*Exercise passage*:
Question

The drawing shows three particles far away from any other objects and located on a straight line. The masses of these particles are mA = 340 kg, mB = 567 kg, and mC = 139 kg. Take the positive direction to be to the right. Find the net gravitational force, including sign, acting on (a) particle A, (b) particle B, and (c) particle C.

*Supplied records*:
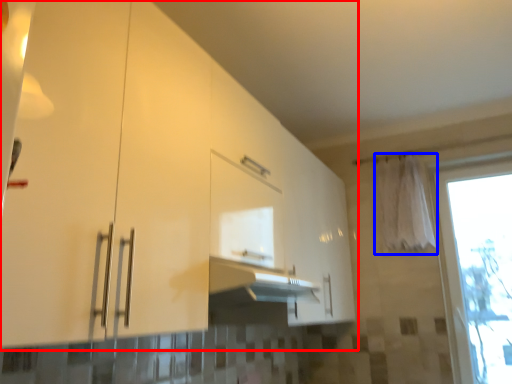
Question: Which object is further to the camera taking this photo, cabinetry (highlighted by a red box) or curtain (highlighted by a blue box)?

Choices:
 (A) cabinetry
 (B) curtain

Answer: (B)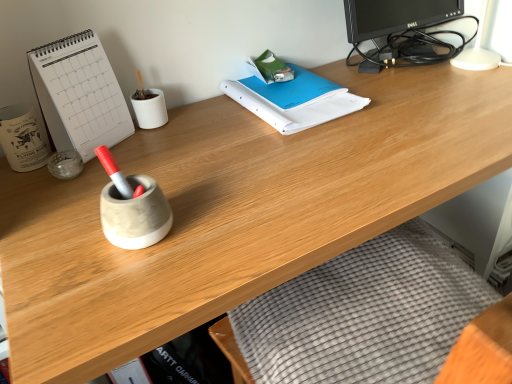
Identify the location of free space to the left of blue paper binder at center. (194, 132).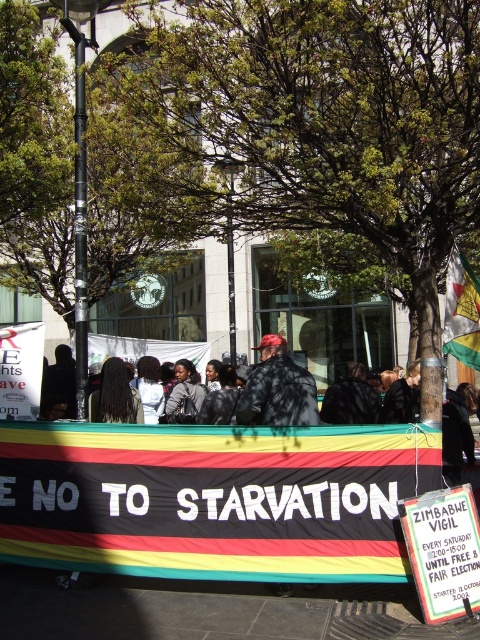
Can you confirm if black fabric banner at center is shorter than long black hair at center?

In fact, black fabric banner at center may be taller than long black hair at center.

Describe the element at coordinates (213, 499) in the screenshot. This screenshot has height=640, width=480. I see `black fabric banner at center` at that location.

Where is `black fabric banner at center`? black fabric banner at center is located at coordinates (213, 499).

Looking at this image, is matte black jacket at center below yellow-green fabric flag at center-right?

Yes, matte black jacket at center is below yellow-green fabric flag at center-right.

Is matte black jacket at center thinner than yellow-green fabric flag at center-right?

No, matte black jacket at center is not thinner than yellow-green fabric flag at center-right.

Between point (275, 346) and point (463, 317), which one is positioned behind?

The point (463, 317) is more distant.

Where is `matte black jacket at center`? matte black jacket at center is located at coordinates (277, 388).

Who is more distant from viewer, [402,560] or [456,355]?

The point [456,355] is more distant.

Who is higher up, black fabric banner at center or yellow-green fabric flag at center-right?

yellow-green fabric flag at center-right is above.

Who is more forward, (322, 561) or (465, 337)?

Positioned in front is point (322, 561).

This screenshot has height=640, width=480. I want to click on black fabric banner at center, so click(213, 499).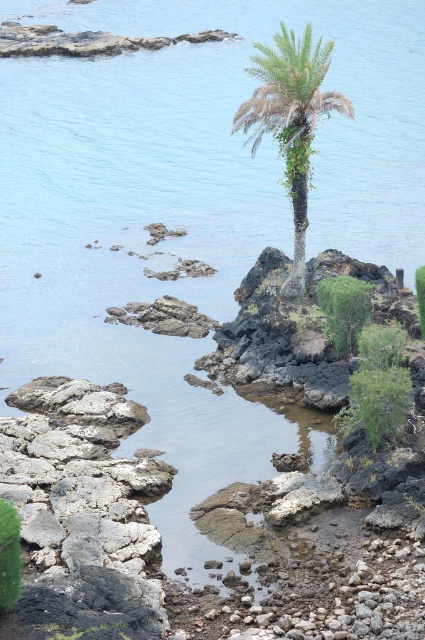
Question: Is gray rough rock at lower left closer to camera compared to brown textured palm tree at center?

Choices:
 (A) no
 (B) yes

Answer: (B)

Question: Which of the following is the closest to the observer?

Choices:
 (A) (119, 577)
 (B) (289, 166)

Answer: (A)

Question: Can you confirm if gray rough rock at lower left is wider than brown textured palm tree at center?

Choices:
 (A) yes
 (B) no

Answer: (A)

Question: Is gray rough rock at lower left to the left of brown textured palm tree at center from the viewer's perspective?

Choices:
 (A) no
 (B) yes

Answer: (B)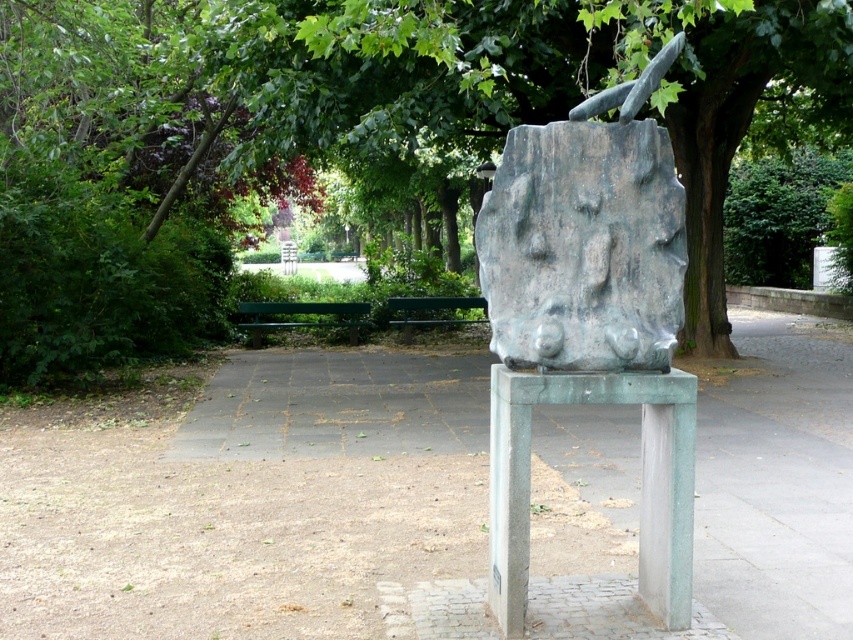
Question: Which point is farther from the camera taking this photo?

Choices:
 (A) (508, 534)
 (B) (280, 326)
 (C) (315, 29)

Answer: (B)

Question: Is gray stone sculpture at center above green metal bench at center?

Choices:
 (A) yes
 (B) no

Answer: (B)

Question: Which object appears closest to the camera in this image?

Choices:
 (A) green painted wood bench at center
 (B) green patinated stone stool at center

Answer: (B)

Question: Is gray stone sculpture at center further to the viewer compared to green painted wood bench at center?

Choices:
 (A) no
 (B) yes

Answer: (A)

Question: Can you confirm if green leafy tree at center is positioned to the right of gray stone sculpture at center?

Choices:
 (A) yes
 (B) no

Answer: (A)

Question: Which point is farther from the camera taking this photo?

*Instructions*:
a. Answer these from the gravitational-force problem.
(i) What is the mass of particle B?
(ii) Which direction is taken as positive?
(iii) On what kind of line are the three particles located?
b. Set down the part of the gravitational-force problem starting at "The drawing shows" and ending at "(c) particle C.".
The data plays no part in this exercise.

*Answer section*:
a.
(i) 567 kg
(ii) To the right
(iii) A straight line

b.
The drawing shows three particles far away from any other objects and located on a straight line. The masses of these particles are mA = 340 kg, mB = 567 kg, and mC = 139 kg. Take the positive direction to be to the right. Find the net gravitational force, including sign, acting on (a) particle A, (b) particle B, and (c) particle C.